*** Opening PASSAGE SHOWN ***

Jacob had labored over twenty years for Laban who’d cheated him time after time. Finally, Jacob had had enough, so he took his family and fled without telling Laban.
Laban gave chase from the east with a small army, ready to kill Jacob. Only when God warned Laban in a dream not to harm Jacob did this man let his son-in-law go. No sooner was Laban out of the picture, however, than Esau came from the west. He too led a small army of some 400 men, seemingly ready to kill his brother for stealing his birthright.
Jacob faced total calamity, convinced that he was about to lose everything. The situation looked hopeless; yet in that dark hour, Jacob had an encounter with God as never before. He wrestled with an angel that scholars believe was the Lord himself.
Now, think about Job. In Job’s darkest hour, God appeared to him in a whirlwind, and the Lord gave this man one of the greatest revelations about himself ever granted to any human being.
God described the mysteries of the natural world from the cosmos down to the depths of the sea. He pointed to the secrets of creation. Job was shown the utter glory and majesty of God, and he emerged from that experience praising God, saying, “I know that You can do everything, and that no purpose of Yours can be withheld from You…. Therefore I have uttered what I did not understand, things too wonderful for me, which I did not know. I have heard of You by the hearing of the ear, but now my eye sees You” (Job 42:2-3, 5).
Something marvelous happens when we simply trust our Lord. A peace comes over us, enabling us to say, “It doesn’t matter what comes out of this ordeal. My God has everything under control. I have nothing to fear.”
Throughout scripture, the greatest revelations of God’s goodness came to people in their times of trouble, calamity, isolation and hardship. We find an example of this in the life of John. For three years, this disciple was “in Jesus’ bosom.” It was a time of rest, peace and joy with few troubles or trials. He knew Jesus only as the Son of Man. So when did he receive his revelation of Christ in all his glory?
It happened only after John was dragged from Ephesus in chains. He was exiled to the Isle of Patmos where he was sentenced to hard labor. He had no fellowship, family or friends to comfort him. It must have been a time of utter despair, the lowest point in his life.

*** Closing PASSAGE SHOWN ***

TASK ITEM A =>
Answer these questions using the passage above about Jacob, Job and John:
(i) How many men did Esau lead?
(ii) In what form did God appear to Job?
(iii) To what place was John exiled?
TASK ITEM B =>
Reproduce, word for word, the part of the passage about Jacob, Job and John starting with "Jacob had labored" and going on through "without telling Laban.".

*** Opening DATA FOR ANALYSIS ***

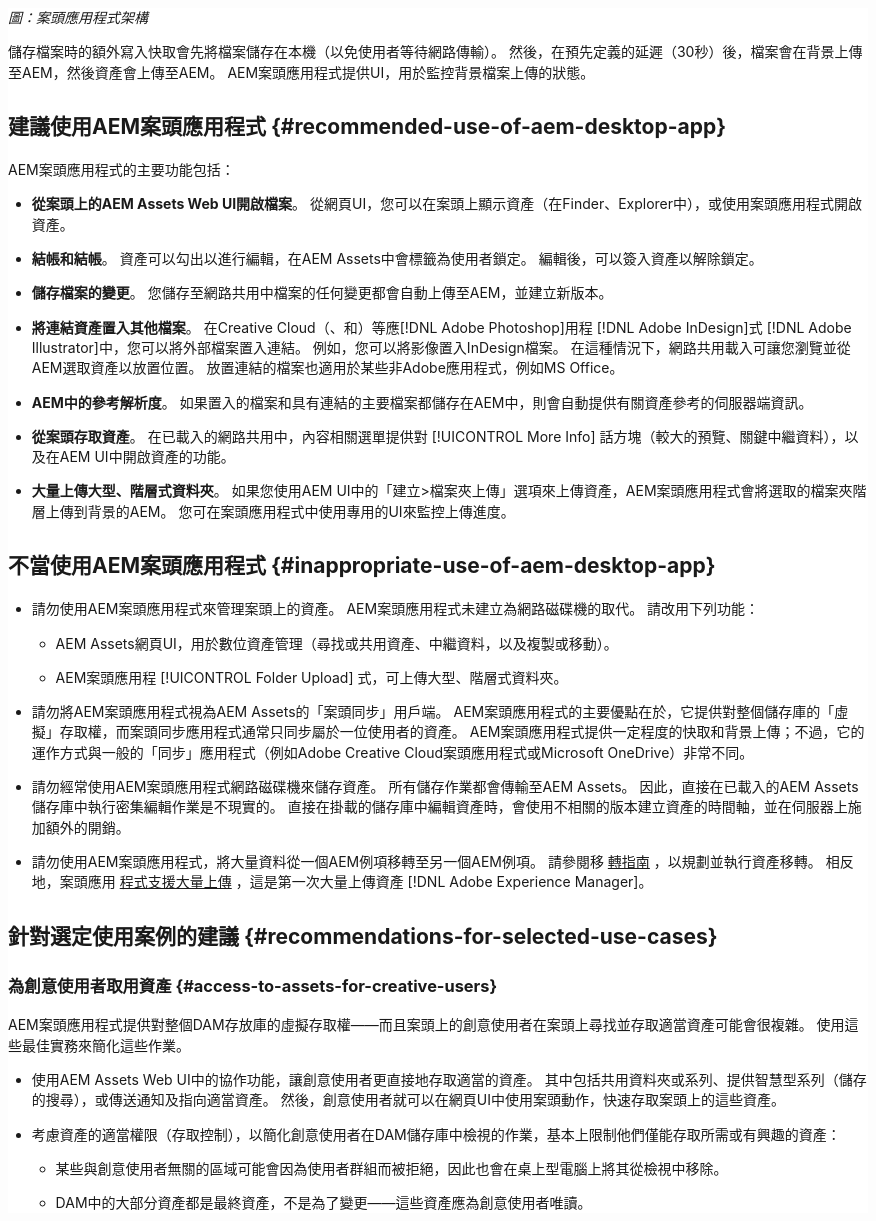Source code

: *圖：案頭應用程式架構*

儲存檔案時的額外寫入快取會先將檔案儲存在本機（以免使用者等待網路傳輸）。 然後，在預先定義的延遲（30秒）後，檔案會在背景上傳至AEM，然後資產會上傳至AEM。 AEM案頭應用程式提供UI，用於監控背景檔案上傳的狀態。

## 建議使用AEM案頭應用程式 {#recommended-use-of-aem-desktop-app}

AEM案頭應用程式的主要功能包括：

* **從案頭上的AEM Assets Web UI開啟檔案**。 從網頁UI，您可以在案頭上顯示資產（在Finder、Explorer中），或使用案頭應用程式開啟資產。

* **結帳和結帳**。 資產可以勾出以進行編輯，在AEM Assets中會標籤為使用者鎖定。 編輯後，可以簽入資產以解除鎖定。

* **儲存檔案的變更**。 您儲存至網路共用中檔案的任何變更都會自動上傳至AEM，並建立新版本。

* **將連結資產置入其他檔案**。 在Creative Cloud（、和）等應[!DNL Adobe Photoshop]用程 [!DNL Adobe InDesign]式 [!DNL Adobe Illustrator]中，您可以將外部檔案置入連結。 例如，您可以將影像置入InDesign檔案。 在這種情況下，網路共用載入可讓您瀏覽並從AEM選取資產以放置位置。 放置連結的檔案也適用於某些非Adobe應用程式，例如MS Office。

* **AEM中的參考解析度**。 如果置入的檔案和具有連結的主要檔案都儲存在AEM中，則會自動提供有關資產參考的伺服器端資訊。

* **從案頭存取資產**。 在已載入的網路共用中，內容相關選單提供對 [!UICONTROL More Info] 話方塊（較大的預覽、關鍵中繼資料），以及在AEM UI中開啟資產的功能。

* **大量上傳大型、階層式資料夾**。 如果您使用AEM UI中的「建立>檔案夾上傳」選項來上傳資產，AEM案頭應用程式會將選取的檔案夾階層上傳到背景的AEM。 您可在案頭應用程式中使用專用的UI來監控上傳進度。

## 不當使用AEM案頭應用程式 {#inappropriate-use-of-aem-desktop-app}

* 請勿使用AEM案頭應用程式來管理案頭上的資產。 AEM案頭應用程式未建立為網路磁碟機的取代。 請改用下列功能：

   * AEM Assets網頁UI，用於數位資產管理（尋找或共用資產、中繼資料，以及複製或移動）。

   * AEM案頭應用程 [!UICONTROL Folder Upload] 式，可上傳大型、階層式資料夾。

* 請勿將AEM案頭應用程式視為AEM Assets的「案頭同步」用戶端。 AEM案頭應用程式的主要優點在於，它提供對整個儲存庫的「虛擬」存取權，而案頭同步應用程式通常只同步屬於一位使用者的資產。 AEM案頭應用程式提供一定程度的快取和背景上傳；不過，它的運作方式與一般的「同步」應用程式（例如Adobe Creative Cloud案頭應用程式或Microsoft OneDrive）非常不同。

* 請勿經常使用AEM案頭應用程式網路磁碟機來儲存資產。 所有儲存作業都會傳輸至AEM Assets。 因此，直接在已載入的AEM Assets儲存庫中執行密集編輯作業是不現實的。 直接在掛載的儲存庫中編輯資產時，會使用不相關的版本建立資產的時間軸，並在伺服器上施加額外的開銷。

* 請勿使用AEM案頭應用程式，將大量資料從一個AEM例項移轉至另一個AEM例項。 請參閱移 [轉指南](https://docs.adobe.com/content/help/en/experience-manager-65/assets/administer/assets-migration-guide.html) ，以規劃並執行資產移轉。 相反地，案頭應用 [程式支援大量上傳](use-app-v1.md#bulkupload) ，這是第一次大量上傳資產 [!DNL Adobe Experience Manager]。

## 針對選定使用案例的建議 {#recommendations-for-selected-use-cases}

### 為創意使用者取用資產 {#access-to-assets-for-creative-users}

AEM案頭應用程式提供對整個DAM存放庫的虛擬存取權——而且案頭上的創意使用者在案頭上尋找並存取適當資產可能會很複雜。 使用這些最佳實務來簡化這些作業。

* 使用AEM Assets Web UI中的協作功能，讓創意使用者更直接地存取適當的資產。 其中包括共用資料夾或系列、提供智慧型系列（儲存的搜尋），或傳送通知及指向適當資產。 然後，創意使用者就可以在網頁UI中使用案頭動作，快速存取案頭上的這些資產。

* 考慮資產的適當權限（存取控制），以簡化創意使用者在DAM儲存庫中檢視的作業，基本上限制他們僅能存取所需或有興趣的資產：

   * 某些與創意使用者無關的區域可能會因為使用者群組而被拒絕，因此也會在桌上型電腦上將其從檢視中移除。

   * DAM中的大部分資產都是最終資產，不是為了變更——這些資產應為創意使用者唯讀。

*** Closing DATA FOR ANALYSIS ***

EXPECTED OUTPUT A =>
(i) Some 400 men.
(ii) In a whirlwind.
(iii) The Isle of Patmos.

EXPECTED OUTPUT B =>
Jacob had labored over twenty years for Laban who’d cheated him time after time. Finally, Jacob had had enough, so he took his family and fled without telling Laban.